• [Directive]:
Your answer should consist of each line from the data below that contains "himself".
*** Opening Task data ***
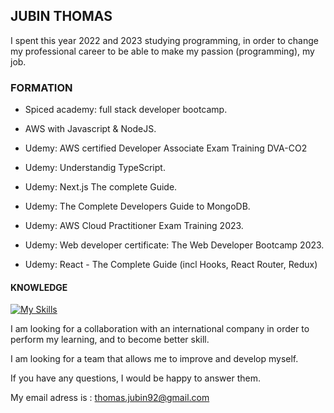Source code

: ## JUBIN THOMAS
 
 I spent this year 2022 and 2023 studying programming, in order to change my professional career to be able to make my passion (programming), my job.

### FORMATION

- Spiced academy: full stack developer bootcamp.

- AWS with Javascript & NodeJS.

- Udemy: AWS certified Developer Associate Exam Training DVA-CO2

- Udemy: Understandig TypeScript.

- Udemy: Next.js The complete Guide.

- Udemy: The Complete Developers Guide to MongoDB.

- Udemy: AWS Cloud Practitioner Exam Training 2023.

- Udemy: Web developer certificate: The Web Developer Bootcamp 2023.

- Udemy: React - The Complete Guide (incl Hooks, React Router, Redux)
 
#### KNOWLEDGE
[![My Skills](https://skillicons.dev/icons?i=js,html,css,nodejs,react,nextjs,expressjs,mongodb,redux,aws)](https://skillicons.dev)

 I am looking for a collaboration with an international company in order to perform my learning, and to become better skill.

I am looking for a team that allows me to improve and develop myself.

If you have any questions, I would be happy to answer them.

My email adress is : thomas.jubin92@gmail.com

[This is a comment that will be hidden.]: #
*** Closing Task data ***
*** Opening Task data ***
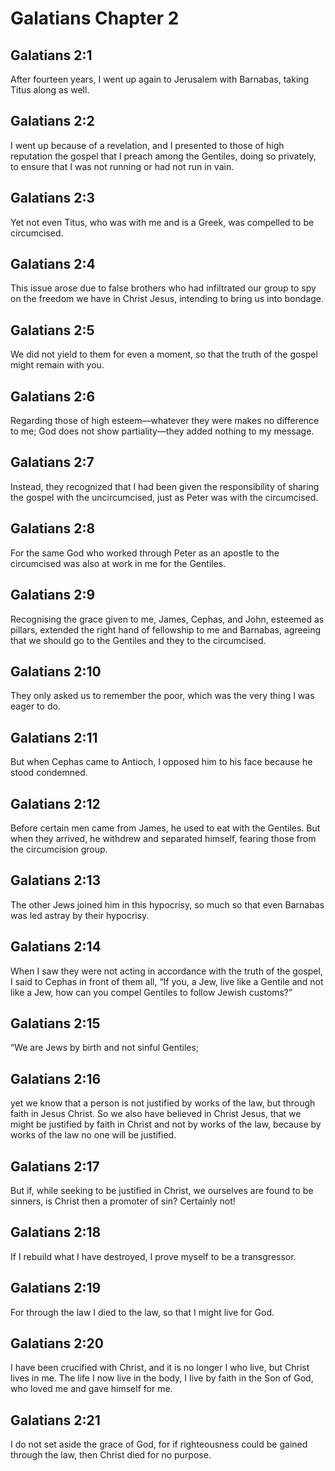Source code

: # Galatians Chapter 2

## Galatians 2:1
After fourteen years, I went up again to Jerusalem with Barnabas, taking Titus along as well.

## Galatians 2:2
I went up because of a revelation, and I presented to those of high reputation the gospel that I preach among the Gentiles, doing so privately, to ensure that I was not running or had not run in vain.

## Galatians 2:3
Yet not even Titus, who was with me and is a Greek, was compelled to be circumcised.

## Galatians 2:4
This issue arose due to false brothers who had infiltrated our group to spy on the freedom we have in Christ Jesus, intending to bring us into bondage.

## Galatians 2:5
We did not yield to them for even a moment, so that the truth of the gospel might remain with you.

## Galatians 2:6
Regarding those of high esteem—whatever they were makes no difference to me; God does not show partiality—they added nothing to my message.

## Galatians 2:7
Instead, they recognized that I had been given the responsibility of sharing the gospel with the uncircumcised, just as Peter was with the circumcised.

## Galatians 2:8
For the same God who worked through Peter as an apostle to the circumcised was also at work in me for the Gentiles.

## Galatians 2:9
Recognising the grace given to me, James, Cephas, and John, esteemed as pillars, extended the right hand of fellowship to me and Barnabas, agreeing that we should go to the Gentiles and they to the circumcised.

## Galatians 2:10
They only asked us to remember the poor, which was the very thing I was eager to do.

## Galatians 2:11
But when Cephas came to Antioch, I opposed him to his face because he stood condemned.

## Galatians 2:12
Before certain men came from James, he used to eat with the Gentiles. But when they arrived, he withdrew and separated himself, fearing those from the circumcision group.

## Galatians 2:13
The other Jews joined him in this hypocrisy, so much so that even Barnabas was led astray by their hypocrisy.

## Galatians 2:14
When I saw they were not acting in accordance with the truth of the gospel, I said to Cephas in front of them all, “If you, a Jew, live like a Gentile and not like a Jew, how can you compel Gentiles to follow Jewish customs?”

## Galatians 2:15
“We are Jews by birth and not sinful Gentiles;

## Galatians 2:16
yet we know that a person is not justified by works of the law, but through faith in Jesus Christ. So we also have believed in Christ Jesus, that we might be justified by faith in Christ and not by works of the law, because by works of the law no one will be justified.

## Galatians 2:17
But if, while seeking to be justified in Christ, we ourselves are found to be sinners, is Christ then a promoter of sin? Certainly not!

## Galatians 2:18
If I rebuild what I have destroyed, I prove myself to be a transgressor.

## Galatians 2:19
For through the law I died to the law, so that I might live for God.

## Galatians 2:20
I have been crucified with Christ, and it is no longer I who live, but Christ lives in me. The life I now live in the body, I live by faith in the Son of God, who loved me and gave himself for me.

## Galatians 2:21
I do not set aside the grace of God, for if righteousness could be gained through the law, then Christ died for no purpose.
*** Closing Task data ***
*** Opening Task data ***
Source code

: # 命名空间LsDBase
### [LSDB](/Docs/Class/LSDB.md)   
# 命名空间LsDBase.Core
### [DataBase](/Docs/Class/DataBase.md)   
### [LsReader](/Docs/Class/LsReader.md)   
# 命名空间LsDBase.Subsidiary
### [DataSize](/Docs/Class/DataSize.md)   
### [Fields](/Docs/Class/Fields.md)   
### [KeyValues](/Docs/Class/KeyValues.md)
*** Closing Task data ***
• [Response area]:
Before certain men came from James, he used to eat with the Gentiles. But when they arrived, he withdrew and separated himself, fearing those from the circumcision group.
I have been crucified with Christ, and it is no longer I who live, but Christ lives in me. The life I now live in the body, I live by faith in the Son of God, who loved me and gave himself for me.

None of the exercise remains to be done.